Task statement: Please copy the items word for word, everything from the start of the items down to the line containing "17: (137, 127)", including that line.

[Keypoint correspondence data]
═══

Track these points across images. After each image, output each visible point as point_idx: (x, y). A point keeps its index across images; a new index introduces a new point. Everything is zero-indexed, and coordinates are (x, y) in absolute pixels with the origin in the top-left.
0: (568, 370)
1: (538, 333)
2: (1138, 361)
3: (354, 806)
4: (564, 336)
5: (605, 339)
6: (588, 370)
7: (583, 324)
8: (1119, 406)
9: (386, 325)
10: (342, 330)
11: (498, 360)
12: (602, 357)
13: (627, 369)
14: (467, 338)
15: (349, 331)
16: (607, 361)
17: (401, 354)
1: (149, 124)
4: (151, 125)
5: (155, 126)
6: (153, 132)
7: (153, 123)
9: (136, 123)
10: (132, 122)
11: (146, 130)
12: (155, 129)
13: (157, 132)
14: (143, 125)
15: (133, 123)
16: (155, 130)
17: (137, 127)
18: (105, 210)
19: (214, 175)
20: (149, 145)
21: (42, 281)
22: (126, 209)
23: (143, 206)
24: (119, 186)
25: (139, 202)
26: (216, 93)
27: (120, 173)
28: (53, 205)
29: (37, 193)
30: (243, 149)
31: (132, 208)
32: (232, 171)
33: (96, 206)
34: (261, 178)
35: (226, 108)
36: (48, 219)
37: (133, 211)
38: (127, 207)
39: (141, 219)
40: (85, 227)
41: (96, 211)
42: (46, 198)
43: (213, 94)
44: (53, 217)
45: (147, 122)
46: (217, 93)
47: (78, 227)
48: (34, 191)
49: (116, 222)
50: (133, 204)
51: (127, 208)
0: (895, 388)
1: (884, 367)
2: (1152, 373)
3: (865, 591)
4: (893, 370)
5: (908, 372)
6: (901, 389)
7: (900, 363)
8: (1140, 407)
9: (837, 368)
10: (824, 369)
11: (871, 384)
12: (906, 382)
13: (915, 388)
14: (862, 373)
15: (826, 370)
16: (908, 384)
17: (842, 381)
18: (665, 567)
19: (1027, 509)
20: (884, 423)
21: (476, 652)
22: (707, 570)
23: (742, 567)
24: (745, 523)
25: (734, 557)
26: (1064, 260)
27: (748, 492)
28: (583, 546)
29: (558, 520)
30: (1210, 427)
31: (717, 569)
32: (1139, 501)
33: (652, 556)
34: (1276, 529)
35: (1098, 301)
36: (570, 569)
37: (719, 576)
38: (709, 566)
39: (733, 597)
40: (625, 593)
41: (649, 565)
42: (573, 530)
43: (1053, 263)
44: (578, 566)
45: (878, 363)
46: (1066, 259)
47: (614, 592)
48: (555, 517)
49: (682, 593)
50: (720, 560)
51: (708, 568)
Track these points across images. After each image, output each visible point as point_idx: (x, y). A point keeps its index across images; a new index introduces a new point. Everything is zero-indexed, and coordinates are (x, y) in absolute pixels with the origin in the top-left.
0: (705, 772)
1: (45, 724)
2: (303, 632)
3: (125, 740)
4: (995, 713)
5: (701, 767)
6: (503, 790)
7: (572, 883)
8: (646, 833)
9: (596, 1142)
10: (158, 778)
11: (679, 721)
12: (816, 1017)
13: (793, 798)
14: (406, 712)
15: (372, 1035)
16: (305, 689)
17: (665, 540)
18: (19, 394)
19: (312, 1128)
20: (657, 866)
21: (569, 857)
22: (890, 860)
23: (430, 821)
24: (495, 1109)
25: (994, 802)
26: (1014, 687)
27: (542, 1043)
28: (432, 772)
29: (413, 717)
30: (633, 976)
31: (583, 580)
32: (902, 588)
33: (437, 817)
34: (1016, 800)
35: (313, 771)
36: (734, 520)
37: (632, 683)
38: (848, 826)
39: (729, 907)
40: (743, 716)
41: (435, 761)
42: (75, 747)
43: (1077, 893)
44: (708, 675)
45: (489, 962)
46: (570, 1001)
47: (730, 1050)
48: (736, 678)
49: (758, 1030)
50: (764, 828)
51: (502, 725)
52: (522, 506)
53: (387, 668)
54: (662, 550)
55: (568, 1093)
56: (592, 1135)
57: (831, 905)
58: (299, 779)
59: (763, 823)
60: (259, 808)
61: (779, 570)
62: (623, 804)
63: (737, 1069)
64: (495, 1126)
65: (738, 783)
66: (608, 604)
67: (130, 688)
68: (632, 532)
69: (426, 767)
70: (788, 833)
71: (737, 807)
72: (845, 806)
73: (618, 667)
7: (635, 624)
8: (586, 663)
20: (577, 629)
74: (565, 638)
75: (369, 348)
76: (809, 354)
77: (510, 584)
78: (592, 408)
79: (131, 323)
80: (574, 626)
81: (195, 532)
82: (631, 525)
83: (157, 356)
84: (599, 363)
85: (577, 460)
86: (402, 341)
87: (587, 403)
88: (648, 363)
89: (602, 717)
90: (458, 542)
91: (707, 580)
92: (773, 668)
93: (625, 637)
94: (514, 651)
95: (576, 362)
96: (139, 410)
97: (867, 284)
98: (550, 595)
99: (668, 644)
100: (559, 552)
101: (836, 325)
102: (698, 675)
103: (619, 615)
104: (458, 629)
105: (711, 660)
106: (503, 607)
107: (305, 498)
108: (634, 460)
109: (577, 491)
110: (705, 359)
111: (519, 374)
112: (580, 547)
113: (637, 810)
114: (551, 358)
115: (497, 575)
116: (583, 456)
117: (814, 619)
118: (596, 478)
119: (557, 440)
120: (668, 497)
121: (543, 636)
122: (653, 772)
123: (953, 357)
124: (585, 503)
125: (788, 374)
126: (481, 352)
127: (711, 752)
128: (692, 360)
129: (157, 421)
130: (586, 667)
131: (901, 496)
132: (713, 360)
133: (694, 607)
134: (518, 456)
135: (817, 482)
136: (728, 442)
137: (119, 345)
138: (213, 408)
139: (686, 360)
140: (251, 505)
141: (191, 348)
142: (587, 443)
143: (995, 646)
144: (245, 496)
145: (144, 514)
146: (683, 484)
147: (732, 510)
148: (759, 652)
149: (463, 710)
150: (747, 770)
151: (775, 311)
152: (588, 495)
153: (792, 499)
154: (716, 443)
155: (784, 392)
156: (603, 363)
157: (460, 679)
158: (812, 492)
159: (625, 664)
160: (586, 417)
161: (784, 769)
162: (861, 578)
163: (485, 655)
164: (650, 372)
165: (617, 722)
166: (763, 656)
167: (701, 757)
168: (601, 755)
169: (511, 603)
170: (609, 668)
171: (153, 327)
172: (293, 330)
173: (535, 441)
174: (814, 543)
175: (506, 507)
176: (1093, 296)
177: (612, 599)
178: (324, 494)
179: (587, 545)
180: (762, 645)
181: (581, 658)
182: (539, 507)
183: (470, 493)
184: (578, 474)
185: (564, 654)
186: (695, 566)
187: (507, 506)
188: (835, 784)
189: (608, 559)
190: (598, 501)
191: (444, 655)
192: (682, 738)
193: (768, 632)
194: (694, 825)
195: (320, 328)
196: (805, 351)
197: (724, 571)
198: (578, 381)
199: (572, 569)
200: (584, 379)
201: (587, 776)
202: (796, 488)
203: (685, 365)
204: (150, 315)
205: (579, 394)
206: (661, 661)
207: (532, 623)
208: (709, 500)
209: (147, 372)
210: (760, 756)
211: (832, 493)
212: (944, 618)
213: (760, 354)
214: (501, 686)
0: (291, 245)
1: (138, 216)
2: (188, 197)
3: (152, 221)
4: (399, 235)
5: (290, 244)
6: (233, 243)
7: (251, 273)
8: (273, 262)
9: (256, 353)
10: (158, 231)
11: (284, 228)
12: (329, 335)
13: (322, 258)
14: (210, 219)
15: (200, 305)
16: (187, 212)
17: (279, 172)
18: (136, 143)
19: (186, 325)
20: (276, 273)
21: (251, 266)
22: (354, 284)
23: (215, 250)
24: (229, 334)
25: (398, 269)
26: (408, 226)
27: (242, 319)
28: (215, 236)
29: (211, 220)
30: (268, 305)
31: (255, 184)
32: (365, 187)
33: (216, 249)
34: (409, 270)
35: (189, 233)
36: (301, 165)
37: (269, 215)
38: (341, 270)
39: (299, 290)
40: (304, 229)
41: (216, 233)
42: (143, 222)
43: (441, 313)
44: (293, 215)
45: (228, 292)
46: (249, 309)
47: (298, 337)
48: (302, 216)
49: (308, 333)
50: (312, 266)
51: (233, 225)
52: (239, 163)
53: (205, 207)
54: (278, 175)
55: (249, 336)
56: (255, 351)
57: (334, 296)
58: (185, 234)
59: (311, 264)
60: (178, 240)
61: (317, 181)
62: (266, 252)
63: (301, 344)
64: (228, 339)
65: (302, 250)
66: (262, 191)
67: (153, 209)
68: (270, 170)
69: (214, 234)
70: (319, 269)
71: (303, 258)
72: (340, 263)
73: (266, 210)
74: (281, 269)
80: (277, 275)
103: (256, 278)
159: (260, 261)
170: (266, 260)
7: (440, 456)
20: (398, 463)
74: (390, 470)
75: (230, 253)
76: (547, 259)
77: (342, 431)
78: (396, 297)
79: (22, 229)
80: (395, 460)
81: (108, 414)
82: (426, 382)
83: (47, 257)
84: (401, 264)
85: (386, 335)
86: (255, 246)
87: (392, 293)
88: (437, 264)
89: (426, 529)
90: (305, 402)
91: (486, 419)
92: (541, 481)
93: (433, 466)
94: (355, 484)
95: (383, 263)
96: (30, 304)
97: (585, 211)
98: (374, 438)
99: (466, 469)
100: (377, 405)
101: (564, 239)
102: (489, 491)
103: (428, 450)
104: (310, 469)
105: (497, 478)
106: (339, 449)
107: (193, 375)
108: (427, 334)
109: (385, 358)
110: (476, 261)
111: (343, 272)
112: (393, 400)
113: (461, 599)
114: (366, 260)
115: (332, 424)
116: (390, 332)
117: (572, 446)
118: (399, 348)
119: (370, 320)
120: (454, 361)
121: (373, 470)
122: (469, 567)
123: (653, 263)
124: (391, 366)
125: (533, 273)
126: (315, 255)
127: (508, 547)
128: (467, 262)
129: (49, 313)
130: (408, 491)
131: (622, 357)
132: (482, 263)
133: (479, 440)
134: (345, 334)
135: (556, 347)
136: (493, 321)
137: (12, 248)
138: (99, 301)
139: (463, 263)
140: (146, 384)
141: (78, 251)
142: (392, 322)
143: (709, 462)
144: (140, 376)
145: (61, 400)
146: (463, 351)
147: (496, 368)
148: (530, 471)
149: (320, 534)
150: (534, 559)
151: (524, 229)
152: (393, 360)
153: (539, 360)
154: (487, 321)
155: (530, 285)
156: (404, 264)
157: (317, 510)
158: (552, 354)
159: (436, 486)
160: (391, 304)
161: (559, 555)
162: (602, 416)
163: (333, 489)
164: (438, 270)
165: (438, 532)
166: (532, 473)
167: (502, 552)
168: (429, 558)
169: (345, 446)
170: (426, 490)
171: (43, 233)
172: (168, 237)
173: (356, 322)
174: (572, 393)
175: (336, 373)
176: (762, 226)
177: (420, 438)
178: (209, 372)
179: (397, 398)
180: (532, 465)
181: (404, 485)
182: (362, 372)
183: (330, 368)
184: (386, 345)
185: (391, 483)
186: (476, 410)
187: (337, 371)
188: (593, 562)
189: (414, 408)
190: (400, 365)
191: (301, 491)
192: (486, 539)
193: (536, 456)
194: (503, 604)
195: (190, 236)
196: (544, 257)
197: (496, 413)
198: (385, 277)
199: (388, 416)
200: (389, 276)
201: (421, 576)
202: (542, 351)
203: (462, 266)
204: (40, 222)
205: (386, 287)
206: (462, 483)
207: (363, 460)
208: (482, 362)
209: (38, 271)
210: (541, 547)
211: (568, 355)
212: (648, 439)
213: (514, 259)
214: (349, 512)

═══

Task solution:
Track these points across images. After each image, output each visible point as point_idx: (x, y). A point keeps its index across images; a new index introduces a new point. Everything is zero-indexed, and coordinates are (x, y) in absolute pixels with the origin in the top-left.
0: (568, 370)
1: (538, 333)
2: (1138, 361)
3: (354, 806)
4: (564, 336)
5: (605, 339)
6: (588, 370)
7: (583, 324)
8: (1119, 406)
9: (386, 325)
10: (342, 330)
11: (498, 360)
12: (602, 357)
13: (627, 369)
14: (467, 338)
15: (349, 331)
16: (607, 361)
17: (401, 354)
1: (149, 124)
4: (151, 125)
5: (155, 126)
6: (153, 132)
7: (153, 123)
9: (136, 123)
10: (132, 122)
11: (146, 130)
12: (155, 129)
13: (157, 132)
14: (143, 125)
15: (133, 123)
16: (155, 130)
17: (137, 127)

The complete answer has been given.